O Educador: Um perfil de Paulo Freire, Sérgio Haddad

Um livro sóbrio que mostra Paulo Freire para além dos estereótipos


Um perfil biográfico do patrono da educação brasileira, escrito por um dos mais importantes estudiosos de sua obra no Brasil.


Este perfil biográfico de Paulo Freire traz sobriedade a um debate contaminado pela polarização ideológica, recuperando, além de aspectos pouco conhecidos do educador, a experiência exitosa de alfabetização em Angicos e detalhes da perseguição que sofreu dos militares.


Trecho do livro:

"Em meio às faixas de boas-vindas, estavam também agentes de pastorais incentivados a comparecer por dom Paulo Evaristo Arns, educadores e admiradores. O clima era de apreensão por uma possível ação repressiva que tentasse impedir o desembarque. Os Freire voltavam para passar um mês e organizar o retorno definitivo para o ano seguinte. Sobre estar de novo no Brasil, Paulo declarou aos jornalistas: “Olho para mim mesmo e me vejo contente e feliz, numa felicidade quase menina, apesar dos meus 57 anos”. Diante da insistência de repórteres que queriam a sua opinião sobre o momento político brasileiro, afirmou que seria uma leviandade de sua parte fazer uma análise, além de um desrespeito aos brasileiros, já que ele tinha ficado tanto tempo fora do país."
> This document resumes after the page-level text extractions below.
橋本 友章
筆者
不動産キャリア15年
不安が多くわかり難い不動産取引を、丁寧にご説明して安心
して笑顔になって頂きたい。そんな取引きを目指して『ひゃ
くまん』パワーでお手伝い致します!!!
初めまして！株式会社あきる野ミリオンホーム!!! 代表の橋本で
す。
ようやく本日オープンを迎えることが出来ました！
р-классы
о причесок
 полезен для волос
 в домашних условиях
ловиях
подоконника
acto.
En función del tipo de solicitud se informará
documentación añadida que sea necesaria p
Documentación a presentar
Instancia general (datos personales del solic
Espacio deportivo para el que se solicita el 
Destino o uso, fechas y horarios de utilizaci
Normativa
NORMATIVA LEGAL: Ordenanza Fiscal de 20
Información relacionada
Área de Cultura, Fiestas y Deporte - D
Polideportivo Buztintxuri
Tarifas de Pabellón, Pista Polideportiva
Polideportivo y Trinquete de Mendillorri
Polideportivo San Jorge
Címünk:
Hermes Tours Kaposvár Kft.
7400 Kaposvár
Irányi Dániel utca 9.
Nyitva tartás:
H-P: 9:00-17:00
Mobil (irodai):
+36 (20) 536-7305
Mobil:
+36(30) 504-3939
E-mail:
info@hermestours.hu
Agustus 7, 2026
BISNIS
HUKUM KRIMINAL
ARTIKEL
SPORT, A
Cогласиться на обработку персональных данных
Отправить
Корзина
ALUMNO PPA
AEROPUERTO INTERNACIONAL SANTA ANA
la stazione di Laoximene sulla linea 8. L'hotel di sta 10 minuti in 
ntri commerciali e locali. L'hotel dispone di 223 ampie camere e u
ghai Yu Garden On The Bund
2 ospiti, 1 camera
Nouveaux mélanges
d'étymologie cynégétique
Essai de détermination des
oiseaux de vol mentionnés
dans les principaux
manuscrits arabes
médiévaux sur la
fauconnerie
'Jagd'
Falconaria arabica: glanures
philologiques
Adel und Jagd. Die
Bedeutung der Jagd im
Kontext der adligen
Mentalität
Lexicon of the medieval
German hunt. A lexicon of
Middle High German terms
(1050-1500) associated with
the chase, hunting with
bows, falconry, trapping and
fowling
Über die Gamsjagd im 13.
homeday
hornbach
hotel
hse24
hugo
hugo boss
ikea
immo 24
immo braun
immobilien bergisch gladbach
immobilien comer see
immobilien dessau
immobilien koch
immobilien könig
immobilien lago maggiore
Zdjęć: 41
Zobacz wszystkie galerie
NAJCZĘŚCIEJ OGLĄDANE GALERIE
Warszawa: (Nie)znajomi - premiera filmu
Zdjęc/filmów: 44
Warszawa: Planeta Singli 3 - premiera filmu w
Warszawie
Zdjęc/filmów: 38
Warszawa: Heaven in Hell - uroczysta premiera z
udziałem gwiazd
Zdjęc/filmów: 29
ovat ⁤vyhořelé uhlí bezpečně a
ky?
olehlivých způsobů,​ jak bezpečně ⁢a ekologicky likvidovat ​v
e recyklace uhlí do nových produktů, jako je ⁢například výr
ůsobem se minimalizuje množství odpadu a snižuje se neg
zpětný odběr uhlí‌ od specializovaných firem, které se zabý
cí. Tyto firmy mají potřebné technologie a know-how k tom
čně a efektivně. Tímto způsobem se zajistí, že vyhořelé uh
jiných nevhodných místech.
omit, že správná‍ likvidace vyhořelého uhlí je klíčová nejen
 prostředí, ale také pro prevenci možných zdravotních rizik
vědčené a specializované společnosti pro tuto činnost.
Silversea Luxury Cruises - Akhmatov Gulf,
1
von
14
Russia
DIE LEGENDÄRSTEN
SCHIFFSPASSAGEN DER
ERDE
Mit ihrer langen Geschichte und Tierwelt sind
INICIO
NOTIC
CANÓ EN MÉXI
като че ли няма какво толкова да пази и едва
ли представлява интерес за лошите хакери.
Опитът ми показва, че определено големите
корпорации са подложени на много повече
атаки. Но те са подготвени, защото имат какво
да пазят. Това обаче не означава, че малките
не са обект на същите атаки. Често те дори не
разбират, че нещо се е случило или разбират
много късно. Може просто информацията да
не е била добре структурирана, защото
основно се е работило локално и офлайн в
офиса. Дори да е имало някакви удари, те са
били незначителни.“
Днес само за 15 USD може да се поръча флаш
Obs.: Com o golpe de 1964, Paulo Freire deixou o Brasil com a família e buscaram asilo no Chile. Em 1979, o educador retornou ao nosso país, mas apenas para uma visita.


O autor:

Sérgio Haddad nasceu em 1949, em São Paulo. Doutor em história e filosofia da educação pela USP, é professor, pesquisador e ativista social.


Vamos comemorar o centenário de Paulo Freire com muita leitura e na luta por uma educação libertadora pelo nosso Brasil. Vamos continuar na luta do patrono da educação brasileira e por fim da educação bancária e tecnicista.